“Artinya, event yang diselenggarakan Unisba ini menarik banyak pihak. Ini juga sejalan dengan misi Unisba untuk menuju perguruan tinggi yang semakin kuat di Asia,” kata Neni.
Tidak hanya konferensi utama, BAIC 2026 juga dirangkai dengan BAIC Asia Knowledge-to-Impact and Collaboration Forum 2026 dan BAIC Postgraduate Research Impact Masterclass 2026.

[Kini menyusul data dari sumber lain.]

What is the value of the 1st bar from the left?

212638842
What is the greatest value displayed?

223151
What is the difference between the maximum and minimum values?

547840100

Ketua Pelaksana The 9th BAIC, Ir. Ahmad Arif Nurrahman, S.T., M.T., IPM., menjelaskan bahwa salah satu target utama BAIC adalah mendiseminasikan hasil penelitian melalui publikasi internasional. Hasil penelitian yang dipresentasikan diarahkan untuk diterbitkan dalam prosiding internasional yang diterbitkan Atlantis Press, sehingga dapat diakses oleh akademisi, praktisi, dan pemangku kepentingan di berbagai negara.

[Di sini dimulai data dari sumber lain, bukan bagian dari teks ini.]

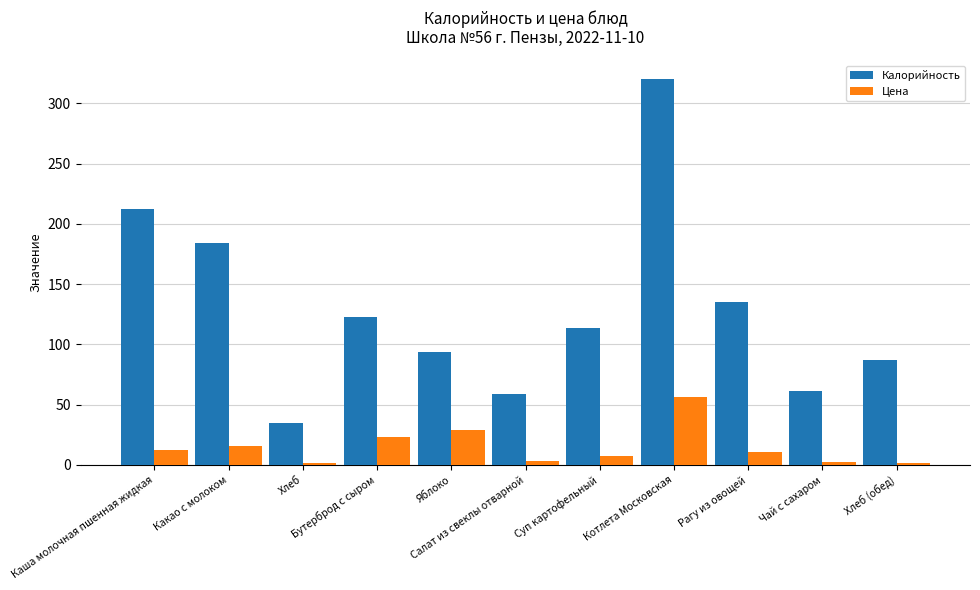

List the series in order of their overall mean, lowest first.

Цена, Калорийность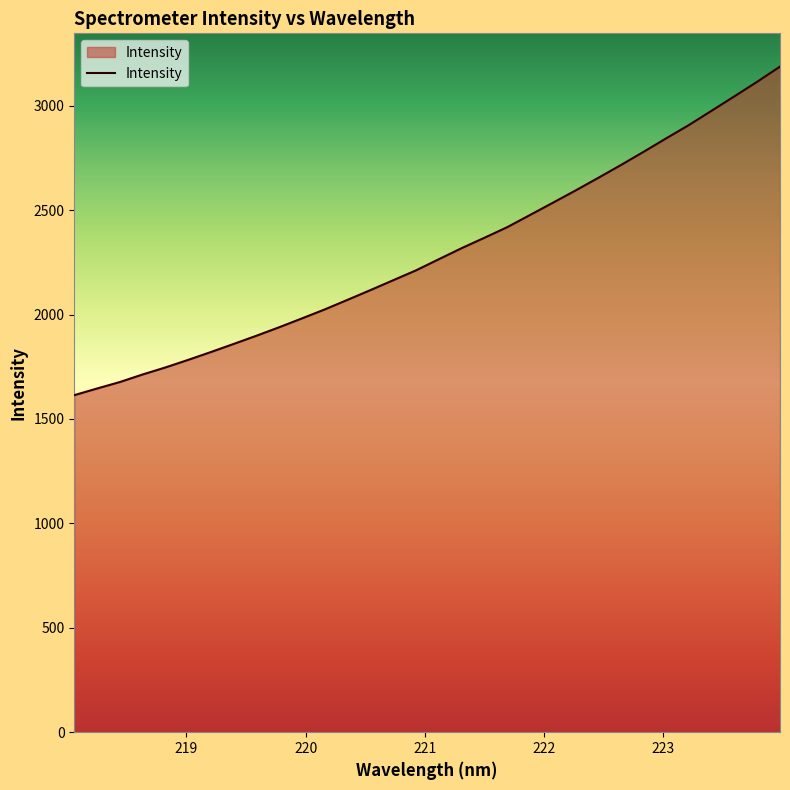

What is the maximum value shown in the chart?

3186.9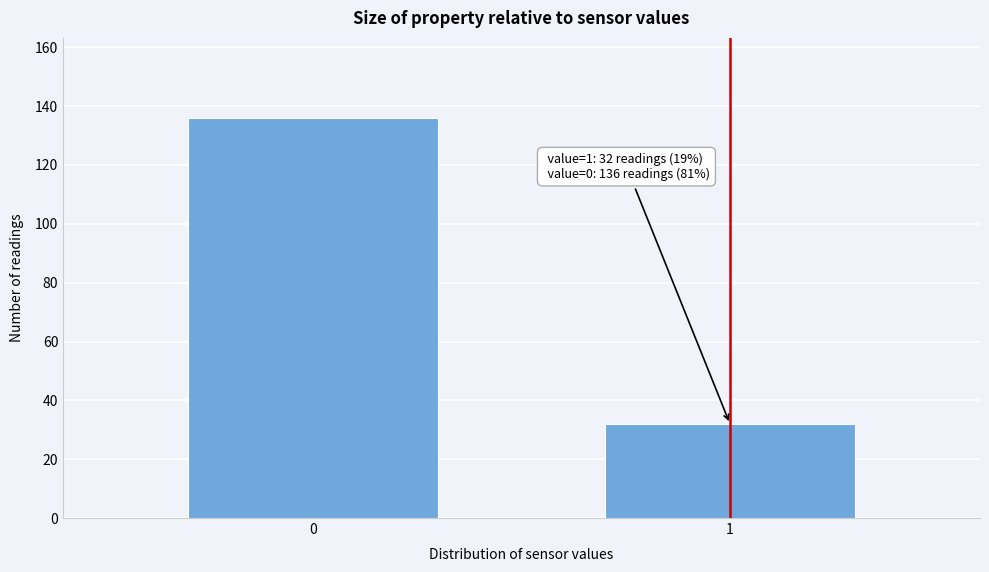

Reading left to right, transcribe all the data shown in this chart.

0=136	1=32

BAIC 2026 terbagi dalam dua simposium utama, yakni Social & Humanities Research Symposium (SoRes) dan Science & Technology Research Symposium (SiRes). SoRes mencakup bidang sosial, humaniora, komunikasi, psikologi, manajemen, hukum, pendidikan Islam, ekonomi syariah, dan perbankan syariah. Sementara SiRes mencakup bidang teknik industri, pertambangan, perencanaan wilayah, kesehatan, statistik, matematika, farmasi, dan teknologi berkelanjutan.